• **WORK INSTRUCTION A**: Translate this sentence from the text on Trump's abortion stance and legal cases into Spanish: "But while his legal problems present one of his greatest personal challenges, they have created political opportunities in 2024 too."
• **WORK INSTRUCTION B**: Carry on the text on Trump's abortion stance and legal cases, picking up right after its final sentence.
DOCUMENT TEXT START
In response, Trump has had to approach abortion in a manner acceptable to his Republican base, which has supported the end of Roe for decades, as well as independents, as he tries to reorient public discourse around the economy and border, where he is stronger politically. Trump was scrutinized last September during the Republican primary by anti-abortion activists after he described six-week abortion bans as “terrible.”
“My view is now that we have abortion where everybody wanted it from a legal standpoint, the states will determine by vote or legislation or perhaps both,” Trump said in April. “Whatever they decide must be the law of the land — in this case, the law of the state.”
“Joe Biden and the Democrats are radically out of touch with the majority of Americans in their support for abortion up until birth and even after birth and forcing taxpayers to fund it,” Trump campaign spokeswoman Karoline Leavitt added to the Washington Examiner.
Trump’s legal problems
Trump, the country’s first twice-impeached president, is also the country’s first former president and presidential candidate to be criminally indicted — not once, but four times. But while his legal problems present one of his greatest personal challenges, they have created political opportunities in 2024 too.
Trump has cited his legal matters, from special counsel Jack Smith‘s federal investigations into the former president’s efforts to remain in power after the 2020 election and his handling of classified information to his New York hush money trial and Georgia election interference case, as examples of lawfare and the weaponization of government against him. Trump has successfully fundraised off of his complaints and used his post-court appearances to amplify other campaign messages, such as on the economy.
At the same time, although Trump experienced a polling bump early during the Republican primary and raised millions of dollars from his indictments, he has had to spend that money defending himself. The pro-Trump leadership PAC Save America disclosed in April that it had paid $60 million in legal consultancy fees for the former president since the start of 2023.
With Trump’s freedom at stake, the political ramifications of any convictions are uncertain — Trump’s supporters have coalesced behind him and his opponents the opposite. The New York hush money trial brought by Manhattan District Attorney Alvin Bragg over claims the former president falsified business records to cover up payments he made to prevent the publication of stories about extramarital affairs before the 2016 election will likely be the only verdict returned before November.
DOCUMENT TEXT END
RECORDS SHOWN START
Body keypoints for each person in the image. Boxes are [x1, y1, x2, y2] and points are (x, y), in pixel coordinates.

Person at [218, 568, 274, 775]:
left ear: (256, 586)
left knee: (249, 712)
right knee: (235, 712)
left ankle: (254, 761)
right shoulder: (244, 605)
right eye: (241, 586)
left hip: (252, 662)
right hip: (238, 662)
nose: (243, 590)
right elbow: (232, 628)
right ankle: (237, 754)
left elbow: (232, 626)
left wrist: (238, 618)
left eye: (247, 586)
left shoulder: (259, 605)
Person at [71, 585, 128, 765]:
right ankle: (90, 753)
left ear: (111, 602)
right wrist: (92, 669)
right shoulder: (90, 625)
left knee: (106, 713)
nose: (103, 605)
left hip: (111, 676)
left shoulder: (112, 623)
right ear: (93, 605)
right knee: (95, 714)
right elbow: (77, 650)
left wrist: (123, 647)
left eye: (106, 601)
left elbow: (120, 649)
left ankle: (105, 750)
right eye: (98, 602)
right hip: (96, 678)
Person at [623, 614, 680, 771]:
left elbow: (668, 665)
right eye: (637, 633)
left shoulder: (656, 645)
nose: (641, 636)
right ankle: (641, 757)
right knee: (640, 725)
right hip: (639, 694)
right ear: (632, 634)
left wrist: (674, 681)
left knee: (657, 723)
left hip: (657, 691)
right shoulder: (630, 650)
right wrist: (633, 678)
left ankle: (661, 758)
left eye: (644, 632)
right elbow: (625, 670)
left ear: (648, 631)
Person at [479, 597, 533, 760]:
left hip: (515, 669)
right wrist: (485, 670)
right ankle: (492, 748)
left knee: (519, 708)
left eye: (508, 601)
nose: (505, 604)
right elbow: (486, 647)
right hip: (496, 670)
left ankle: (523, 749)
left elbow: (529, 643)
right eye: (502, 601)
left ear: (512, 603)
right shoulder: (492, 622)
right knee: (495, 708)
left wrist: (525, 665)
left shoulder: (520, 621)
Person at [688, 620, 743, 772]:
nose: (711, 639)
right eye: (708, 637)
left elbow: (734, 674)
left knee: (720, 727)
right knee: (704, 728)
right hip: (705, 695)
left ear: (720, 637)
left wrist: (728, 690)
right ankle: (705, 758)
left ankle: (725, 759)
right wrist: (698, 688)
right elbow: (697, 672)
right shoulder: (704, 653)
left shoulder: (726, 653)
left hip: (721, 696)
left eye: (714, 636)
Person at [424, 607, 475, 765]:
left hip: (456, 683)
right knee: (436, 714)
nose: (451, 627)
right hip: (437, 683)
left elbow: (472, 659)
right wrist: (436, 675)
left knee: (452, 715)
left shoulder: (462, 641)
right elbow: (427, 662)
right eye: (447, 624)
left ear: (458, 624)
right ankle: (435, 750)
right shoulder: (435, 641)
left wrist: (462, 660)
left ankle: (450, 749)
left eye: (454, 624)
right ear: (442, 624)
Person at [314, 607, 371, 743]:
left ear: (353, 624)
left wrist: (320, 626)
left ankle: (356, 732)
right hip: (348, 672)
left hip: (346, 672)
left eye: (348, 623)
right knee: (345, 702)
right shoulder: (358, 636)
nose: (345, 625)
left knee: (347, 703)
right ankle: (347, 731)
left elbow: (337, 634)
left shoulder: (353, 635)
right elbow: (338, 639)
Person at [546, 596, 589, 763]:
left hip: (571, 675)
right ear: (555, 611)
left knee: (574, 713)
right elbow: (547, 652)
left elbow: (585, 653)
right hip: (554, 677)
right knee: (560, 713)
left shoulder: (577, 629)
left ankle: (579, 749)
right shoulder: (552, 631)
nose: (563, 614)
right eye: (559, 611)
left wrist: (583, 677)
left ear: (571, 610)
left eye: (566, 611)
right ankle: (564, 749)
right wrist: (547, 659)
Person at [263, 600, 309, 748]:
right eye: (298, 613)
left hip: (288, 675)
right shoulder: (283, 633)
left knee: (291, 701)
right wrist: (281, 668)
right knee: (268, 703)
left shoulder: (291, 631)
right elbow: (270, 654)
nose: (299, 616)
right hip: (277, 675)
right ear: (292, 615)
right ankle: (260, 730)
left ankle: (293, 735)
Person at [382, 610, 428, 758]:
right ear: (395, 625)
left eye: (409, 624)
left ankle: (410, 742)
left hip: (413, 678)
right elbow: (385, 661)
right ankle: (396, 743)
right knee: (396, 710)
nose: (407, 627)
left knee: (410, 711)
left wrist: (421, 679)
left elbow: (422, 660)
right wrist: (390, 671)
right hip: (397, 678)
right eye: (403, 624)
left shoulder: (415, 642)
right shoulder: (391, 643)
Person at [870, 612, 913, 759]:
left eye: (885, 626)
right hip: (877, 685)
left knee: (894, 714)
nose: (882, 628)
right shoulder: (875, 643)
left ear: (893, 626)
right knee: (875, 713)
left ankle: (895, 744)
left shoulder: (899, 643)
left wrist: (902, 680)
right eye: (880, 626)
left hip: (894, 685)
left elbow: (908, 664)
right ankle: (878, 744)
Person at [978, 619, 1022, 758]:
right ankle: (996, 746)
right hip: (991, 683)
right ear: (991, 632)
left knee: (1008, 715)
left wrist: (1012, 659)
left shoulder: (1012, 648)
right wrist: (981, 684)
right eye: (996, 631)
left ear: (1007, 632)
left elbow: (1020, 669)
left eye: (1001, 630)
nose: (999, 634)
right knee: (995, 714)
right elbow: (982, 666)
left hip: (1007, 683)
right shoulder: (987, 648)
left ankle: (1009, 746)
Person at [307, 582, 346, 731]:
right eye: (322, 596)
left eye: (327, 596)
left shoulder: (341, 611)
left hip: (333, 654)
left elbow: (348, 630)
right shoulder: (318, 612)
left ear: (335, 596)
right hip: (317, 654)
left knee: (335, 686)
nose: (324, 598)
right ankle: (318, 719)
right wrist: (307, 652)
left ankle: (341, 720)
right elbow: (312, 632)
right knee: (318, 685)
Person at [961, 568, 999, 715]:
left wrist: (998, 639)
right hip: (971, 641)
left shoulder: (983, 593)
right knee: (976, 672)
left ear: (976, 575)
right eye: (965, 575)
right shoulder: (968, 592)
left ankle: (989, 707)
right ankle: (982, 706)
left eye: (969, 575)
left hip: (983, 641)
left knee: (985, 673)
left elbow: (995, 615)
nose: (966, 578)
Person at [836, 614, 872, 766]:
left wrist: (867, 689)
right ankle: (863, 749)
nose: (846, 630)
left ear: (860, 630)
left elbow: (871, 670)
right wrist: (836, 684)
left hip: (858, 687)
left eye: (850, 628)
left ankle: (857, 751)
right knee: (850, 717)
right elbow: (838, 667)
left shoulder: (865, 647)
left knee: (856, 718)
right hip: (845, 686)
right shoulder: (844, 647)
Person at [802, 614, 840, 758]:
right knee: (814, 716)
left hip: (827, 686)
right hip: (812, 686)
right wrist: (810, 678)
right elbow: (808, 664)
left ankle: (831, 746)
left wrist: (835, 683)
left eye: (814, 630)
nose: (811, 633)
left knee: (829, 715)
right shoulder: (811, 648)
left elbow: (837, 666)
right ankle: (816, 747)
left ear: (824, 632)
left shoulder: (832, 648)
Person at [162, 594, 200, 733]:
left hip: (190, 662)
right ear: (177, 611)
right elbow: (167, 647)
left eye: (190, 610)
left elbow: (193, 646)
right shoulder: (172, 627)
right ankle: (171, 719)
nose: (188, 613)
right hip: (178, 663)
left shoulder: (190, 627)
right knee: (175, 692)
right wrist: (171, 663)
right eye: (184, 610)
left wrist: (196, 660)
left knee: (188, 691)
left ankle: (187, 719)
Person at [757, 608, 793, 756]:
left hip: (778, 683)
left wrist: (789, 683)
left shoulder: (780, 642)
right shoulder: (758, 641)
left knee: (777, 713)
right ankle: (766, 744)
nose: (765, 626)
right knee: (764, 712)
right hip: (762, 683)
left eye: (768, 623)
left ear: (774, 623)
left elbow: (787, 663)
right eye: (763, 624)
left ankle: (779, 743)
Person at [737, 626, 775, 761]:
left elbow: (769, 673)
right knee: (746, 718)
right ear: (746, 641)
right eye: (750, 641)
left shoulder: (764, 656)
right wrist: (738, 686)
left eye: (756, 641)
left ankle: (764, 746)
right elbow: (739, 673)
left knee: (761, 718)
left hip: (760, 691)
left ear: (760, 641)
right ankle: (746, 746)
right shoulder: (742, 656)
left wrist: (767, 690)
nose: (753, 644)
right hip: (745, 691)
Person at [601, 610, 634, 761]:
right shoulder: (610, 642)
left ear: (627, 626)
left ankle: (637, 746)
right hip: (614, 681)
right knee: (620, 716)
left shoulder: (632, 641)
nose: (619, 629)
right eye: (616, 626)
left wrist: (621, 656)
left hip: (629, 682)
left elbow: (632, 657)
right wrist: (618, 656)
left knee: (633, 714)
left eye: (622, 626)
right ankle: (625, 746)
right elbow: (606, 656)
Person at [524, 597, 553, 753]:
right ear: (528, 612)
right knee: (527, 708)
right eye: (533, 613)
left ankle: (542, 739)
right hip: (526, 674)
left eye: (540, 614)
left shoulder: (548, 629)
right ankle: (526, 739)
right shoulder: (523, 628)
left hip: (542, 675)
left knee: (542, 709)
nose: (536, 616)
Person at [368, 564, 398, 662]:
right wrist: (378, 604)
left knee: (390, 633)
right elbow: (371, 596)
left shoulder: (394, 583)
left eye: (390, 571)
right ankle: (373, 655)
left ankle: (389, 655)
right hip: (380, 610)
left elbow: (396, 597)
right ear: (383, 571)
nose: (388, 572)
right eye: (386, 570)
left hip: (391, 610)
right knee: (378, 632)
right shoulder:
RECORDS SHOWN END
• **EXPECTED OUTPUT A**: Pero, aunque sus problemas legales representan uno de sus mayores desafíos personales, también le han creado oportunidades políticas en 2024.

• **EXPECTED OUTPUT B**:
Trump is simultaneously dealing with civil lawsuits against him personally, including legal action taken by writer E. Jean Carroll over allegations of sexual abuse and defamation, and the Trump Organization after an investigation by New York state Attorney General Letitia James into accusations of fraud.
Biden has a record
In 2020, Biden was the challenger, with no presidential record to defend. Four years later, Biden and Trump’s roles have reversed, with Trump benefiting from an increasing sense of nostalgia for his pre-pandemic years in office.
The biggest difference between 2020 and 2024 is that “a Biden presidency is no longer theoretical,” according to Republican strategist Cesar Conda.
“The voters can compare and contrast the Trump and Biden track records on inflation, the economy, border security, and foreign policy,” Conda told the Washington Examiner. “On all of these fronts, Americans were clearly better off under President Donald Trump.”
Meanwhile, Biden emphasizes that Trump’s “extreme” positions on abortion and the border, his conservative stances on taxes, entitlement reform, and healthcare, and his temperament and lack of leadership disqualify him for a second, nonconsecutive term.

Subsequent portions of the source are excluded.